To be done -> Can you arrange the lines below, starting with the line that contains "order: Ericales" and going on through the line that contains "country: Peru", as a JSON list of strings with one string per line and blank lines left out?

★ ★ ★

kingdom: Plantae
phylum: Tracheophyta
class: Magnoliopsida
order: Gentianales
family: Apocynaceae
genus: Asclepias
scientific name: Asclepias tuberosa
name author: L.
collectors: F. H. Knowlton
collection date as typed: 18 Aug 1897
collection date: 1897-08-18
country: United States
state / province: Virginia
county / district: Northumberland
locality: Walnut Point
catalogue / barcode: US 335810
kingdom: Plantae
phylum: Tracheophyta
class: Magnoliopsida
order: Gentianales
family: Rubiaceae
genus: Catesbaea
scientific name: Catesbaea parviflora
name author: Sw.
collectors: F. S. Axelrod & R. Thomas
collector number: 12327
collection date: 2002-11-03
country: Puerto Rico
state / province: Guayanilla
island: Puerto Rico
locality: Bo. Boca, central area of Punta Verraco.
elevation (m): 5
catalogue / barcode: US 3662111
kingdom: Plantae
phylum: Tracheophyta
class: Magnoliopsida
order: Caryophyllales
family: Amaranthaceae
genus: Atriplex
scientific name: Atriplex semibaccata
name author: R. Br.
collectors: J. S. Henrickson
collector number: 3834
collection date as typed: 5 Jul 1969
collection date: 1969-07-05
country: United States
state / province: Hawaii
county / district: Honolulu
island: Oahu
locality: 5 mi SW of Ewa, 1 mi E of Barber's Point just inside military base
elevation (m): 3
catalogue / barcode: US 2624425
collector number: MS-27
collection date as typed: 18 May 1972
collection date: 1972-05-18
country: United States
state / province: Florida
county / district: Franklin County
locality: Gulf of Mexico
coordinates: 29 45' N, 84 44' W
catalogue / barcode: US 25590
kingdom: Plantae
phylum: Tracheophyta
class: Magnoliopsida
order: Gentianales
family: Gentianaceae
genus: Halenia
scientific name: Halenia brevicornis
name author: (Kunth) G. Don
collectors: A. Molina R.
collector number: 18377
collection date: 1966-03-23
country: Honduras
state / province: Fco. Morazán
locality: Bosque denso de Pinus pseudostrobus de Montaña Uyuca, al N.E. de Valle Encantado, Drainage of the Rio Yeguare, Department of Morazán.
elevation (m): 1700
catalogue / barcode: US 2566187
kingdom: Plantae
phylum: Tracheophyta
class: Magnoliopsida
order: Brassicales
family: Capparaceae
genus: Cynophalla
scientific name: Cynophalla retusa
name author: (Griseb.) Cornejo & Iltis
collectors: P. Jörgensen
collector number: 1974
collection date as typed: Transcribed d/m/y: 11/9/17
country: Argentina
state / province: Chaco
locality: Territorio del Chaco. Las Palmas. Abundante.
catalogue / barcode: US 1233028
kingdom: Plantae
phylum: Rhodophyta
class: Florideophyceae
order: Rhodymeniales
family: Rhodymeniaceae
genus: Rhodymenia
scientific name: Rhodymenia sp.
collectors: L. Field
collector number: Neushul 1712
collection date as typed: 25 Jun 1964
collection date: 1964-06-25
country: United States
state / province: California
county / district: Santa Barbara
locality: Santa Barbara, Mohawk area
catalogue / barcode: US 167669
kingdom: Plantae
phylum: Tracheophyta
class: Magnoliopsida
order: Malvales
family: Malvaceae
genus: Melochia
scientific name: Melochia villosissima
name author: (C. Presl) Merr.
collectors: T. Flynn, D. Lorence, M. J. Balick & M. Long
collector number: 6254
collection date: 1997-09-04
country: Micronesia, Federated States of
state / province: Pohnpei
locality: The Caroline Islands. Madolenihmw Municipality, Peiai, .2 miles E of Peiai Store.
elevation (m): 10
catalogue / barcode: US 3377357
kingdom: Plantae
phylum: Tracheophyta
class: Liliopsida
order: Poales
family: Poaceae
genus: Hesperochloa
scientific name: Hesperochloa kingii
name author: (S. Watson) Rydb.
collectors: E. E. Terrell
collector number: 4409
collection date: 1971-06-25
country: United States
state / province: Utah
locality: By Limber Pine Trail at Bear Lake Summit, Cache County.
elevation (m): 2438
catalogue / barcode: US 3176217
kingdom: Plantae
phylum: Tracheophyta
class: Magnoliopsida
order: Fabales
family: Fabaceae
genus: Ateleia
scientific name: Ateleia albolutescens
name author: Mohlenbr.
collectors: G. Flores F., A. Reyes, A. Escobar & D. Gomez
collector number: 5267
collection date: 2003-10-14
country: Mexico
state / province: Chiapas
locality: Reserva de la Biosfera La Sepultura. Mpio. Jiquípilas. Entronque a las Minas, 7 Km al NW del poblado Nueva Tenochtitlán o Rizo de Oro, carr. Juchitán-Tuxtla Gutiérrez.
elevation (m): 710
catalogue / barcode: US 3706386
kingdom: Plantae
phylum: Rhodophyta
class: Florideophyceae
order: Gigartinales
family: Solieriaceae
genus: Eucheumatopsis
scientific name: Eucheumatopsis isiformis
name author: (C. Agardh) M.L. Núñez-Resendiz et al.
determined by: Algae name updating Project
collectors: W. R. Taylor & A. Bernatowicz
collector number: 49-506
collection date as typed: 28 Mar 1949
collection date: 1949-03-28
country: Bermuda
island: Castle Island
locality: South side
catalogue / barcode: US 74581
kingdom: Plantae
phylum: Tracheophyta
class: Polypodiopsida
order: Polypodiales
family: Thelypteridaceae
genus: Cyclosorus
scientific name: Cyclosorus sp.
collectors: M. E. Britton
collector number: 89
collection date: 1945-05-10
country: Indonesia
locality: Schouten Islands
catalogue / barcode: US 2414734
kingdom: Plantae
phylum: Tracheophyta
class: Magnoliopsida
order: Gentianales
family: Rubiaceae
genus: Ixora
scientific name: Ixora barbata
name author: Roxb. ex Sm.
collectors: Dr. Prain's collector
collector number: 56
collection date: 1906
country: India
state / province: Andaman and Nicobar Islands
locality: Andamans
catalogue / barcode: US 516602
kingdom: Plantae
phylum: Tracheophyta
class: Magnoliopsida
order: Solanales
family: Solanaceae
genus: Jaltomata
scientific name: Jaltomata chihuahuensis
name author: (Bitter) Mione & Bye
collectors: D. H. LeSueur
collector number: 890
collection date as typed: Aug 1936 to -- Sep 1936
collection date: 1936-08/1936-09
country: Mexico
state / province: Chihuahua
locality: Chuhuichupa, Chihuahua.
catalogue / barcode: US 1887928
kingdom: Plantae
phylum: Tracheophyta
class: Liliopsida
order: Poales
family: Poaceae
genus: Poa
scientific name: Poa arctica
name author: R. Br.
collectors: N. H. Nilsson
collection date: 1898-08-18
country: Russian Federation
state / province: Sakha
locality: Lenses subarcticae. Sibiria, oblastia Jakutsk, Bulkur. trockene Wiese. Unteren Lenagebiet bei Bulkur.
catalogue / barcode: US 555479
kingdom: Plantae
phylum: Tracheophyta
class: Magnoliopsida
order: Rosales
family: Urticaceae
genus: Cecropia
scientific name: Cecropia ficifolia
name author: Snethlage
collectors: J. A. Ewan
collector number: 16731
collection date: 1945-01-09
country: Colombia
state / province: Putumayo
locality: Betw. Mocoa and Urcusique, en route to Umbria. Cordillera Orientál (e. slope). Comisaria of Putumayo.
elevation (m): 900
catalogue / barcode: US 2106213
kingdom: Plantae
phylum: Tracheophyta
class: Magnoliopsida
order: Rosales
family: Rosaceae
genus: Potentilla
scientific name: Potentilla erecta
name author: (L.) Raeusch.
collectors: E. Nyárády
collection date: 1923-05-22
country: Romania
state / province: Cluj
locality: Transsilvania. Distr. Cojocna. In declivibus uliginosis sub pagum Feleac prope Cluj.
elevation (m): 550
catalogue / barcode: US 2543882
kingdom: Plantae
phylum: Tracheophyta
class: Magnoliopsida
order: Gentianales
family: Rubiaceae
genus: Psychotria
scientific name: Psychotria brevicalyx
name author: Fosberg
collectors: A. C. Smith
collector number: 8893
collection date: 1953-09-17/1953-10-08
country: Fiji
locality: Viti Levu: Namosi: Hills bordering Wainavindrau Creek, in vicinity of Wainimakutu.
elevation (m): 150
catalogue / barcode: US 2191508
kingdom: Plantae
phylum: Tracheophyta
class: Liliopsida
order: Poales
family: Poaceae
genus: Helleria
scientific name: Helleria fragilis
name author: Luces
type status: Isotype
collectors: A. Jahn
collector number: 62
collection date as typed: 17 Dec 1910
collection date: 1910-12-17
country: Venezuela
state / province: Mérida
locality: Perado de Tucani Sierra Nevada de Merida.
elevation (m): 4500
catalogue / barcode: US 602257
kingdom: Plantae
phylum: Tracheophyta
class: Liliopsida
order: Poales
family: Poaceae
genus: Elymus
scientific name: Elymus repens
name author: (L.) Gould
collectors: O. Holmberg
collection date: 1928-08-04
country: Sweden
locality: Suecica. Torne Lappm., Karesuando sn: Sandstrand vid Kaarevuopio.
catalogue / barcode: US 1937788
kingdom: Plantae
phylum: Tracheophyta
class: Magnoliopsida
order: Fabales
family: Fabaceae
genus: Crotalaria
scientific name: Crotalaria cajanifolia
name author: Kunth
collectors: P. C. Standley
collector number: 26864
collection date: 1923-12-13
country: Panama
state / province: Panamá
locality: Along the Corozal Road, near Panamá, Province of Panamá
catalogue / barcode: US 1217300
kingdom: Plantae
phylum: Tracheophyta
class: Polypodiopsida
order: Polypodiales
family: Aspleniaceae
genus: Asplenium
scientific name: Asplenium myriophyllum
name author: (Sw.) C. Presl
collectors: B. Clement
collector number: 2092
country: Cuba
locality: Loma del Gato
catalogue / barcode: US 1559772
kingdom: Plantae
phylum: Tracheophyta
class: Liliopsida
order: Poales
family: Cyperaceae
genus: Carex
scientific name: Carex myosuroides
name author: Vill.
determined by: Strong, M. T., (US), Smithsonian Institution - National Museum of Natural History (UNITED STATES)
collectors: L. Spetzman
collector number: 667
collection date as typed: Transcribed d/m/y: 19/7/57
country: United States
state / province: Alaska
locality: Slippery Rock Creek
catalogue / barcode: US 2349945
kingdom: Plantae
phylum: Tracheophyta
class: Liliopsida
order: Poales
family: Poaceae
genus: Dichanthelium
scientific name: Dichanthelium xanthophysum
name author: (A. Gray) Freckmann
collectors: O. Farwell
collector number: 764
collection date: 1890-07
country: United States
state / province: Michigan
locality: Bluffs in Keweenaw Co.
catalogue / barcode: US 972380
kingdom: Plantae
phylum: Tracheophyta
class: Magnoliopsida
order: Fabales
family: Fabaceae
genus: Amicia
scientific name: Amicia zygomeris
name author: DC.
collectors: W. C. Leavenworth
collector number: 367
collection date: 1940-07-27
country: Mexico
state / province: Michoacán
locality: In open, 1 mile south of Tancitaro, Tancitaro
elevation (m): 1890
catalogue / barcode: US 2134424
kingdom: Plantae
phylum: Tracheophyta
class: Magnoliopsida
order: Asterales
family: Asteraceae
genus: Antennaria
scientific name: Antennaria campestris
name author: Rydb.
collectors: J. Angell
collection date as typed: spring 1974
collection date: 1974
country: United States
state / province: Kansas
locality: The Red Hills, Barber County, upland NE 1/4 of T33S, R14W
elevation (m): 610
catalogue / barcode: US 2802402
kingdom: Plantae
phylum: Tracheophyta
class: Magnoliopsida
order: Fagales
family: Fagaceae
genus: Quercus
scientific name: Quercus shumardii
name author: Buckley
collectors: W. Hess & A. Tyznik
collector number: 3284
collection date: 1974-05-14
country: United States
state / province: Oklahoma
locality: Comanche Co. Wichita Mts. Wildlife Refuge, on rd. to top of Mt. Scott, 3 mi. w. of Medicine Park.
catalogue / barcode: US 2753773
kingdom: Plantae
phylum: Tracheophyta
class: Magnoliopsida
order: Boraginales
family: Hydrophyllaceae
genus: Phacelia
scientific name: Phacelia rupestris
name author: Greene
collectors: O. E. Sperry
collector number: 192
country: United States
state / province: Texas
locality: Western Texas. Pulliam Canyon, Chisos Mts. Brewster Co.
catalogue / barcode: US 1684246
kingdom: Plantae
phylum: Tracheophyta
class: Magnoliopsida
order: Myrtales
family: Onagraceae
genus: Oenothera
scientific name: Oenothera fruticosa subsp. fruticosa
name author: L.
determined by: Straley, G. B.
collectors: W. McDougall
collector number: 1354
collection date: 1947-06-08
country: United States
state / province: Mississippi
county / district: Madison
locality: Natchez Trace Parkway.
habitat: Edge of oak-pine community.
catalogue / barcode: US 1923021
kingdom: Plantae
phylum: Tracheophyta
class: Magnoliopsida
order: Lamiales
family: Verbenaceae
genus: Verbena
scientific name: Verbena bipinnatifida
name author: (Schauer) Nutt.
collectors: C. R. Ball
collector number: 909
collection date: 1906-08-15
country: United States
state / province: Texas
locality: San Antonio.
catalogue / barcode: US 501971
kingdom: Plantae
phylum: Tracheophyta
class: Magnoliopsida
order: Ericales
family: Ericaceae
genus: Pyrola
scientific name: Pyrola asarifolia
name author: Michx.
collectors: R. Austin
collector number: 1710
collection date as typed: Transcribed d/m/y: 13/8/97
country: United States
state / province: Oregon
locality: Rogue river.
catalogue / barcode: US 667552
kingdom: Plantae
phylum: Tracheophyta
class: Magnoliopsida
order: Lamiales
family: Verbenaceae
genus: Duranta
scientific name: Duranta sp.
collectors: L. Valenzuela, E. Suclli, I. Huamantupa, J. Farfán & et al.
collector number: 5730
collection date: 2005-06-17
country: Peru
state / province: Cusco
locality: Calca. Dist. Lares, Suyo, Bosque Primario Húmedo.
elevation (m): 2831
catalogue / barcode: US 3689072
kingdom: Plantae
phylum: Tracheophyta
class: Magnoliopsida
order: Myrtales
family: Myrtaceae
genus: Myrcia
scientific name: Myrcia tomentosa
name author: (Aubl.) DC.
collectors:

★ ★ ★

Correct output ->
[
  "order: Ericales",
  "family: Ericaceae",
  "genus: Pyrola",
  "scientific name: Pyrola asarifolia",
  "name author: Michx.",
  "collectors: R. Austin",
  "collector number: 1710",
  "collection date as typed: Transcribed d/m/y: 13/8/97",
  "country: United States",
  "state / province: Oregon",
  "locality: Rogue river.",
  "catalogue / barcode: US 667552",
  "kingdom: Plantae",
  "phylum: Tracheophyta",
  "class: Magnoliopsida",
  "order: Lamiales",
  "family: Verbenaceae",
  "genus: Duranta",
  "scientific name: Duranta sp.",
  "collectors: L. Valenzuela, E. Suclli, I. Huamantupa, J. Farfán & et al.",
  "collector number: 5730",
  "collection date: 2005-06-17",
  "country: Peru"
]